I had a great time getting over to Insomnia, where Joanne works and I was meeting Jeremy. It made me wish, probably for the thousandth time, that I had a camera in my eyes and I could take a picture just by blinking. There was a guy who had a face like Orson Welles, wearing his hair in a side ponytail and sporting a tube top and very short shorts. There was a teenage girl wearing mouse ears and a shirt with a big heart around the words “I’m a Keeper”, carrying a sock monkey. There was a young man with a pencil mustache in a sky-blue vest, purple shirt, and lavender bowtie. There was about a hundred people doing tai chi in front of Dundas station, and as I went down the stairs, a man in a big beard and an Iron Maiden shirt came storming up them saying, I’m not coming back down here, it’s ridiculous. On the train, there was a young man in skin tight jeans and cowboy boots, rolling and unrolling the sleeves of his checkered shirt and admiring the reflected result in the doors of the subway train while an escapee from One Flew Over the Cuckoo’s Nest looked on, sporting a lumberjack jacket and a white t-shirt with the words FOREVER FOREVER. And all around them, people trying very hard to look as normal as possible.

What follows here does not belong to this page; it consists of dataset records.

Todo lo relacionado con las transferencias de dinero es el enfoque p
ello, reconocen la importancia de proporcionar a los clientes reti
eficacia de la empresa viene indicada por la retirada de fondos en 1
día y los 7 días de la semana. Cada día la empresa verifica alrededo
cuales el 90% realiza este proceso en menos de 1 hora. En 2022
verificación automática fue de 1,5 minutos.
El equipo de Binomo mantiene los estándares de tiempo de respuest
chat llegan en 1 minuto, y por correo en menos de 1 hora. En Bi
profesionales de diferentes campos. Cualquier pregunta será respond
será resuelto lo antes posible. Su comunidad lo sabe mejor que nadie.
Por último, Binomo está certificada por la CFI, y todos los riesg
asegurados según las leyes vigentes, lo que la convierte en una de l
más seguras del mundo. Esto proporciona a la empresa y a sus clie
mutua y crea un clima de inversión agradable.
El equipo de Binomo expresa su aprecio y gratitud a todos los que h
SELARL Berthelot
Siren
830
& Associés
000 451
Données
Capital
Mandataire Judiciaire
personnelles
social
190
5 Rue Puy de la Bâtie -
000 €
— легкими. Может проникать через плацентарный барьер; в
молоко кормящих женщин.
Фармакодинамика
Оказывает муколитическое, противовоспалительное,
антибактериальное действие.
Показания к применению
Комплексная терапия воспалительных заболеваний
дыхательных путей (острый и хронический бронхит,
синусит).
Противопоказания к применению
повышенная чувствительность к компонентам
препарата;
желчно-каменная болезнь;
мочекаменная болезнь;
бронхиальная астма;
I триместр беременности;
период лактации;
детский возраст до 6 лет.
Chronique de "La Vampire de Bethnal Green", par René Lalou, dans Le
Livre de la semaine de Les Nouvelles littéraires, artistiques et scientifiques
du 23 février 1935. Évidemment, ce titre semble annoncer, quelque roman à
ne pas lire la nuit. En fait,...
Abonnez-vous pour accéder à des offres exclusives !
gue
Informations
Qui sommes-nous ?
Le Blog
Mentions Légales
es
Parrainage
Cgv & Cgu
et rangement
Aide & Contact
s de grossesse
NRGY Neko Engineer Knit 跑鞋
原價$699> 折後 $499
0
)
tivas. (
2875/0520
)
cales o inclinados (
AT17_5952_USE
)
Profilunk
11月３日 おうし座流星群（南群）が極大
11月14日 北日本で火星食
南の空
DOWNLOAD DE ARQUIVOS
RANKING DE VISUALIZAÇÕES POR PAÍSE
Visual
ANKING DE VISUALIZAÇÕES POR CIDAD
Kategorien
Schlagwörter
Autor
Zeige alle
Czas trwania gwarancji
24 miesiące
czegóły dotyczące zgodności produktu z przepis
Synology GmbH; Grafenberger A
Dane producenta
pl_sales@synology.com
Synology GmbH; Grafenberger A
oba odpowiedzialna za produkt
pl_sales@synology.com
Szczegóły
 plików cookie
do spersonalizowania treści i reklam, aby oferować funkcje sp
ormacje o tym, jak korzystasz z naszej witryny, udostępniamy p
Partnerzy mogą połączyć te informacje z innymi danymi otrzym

The only ones I felt safe photographing were the tai-chiers…
With the show officially open, after all the real-life drama of building a theatre within a theatre, we felt we deserved a party. And we gave ourselves one. The rest of the evening was a whirlwind of pints at the paddock, adventures in alleyways, opening party at the great hall where we hooked up with the gang from our sister show, Big Plans, karaoke at the savoy, a lost and found camera, and a bench in Trinity Park.
At the end of a long night, I caught some of the Olympics in a Chinese restaurant and I thought, I know just how they feel.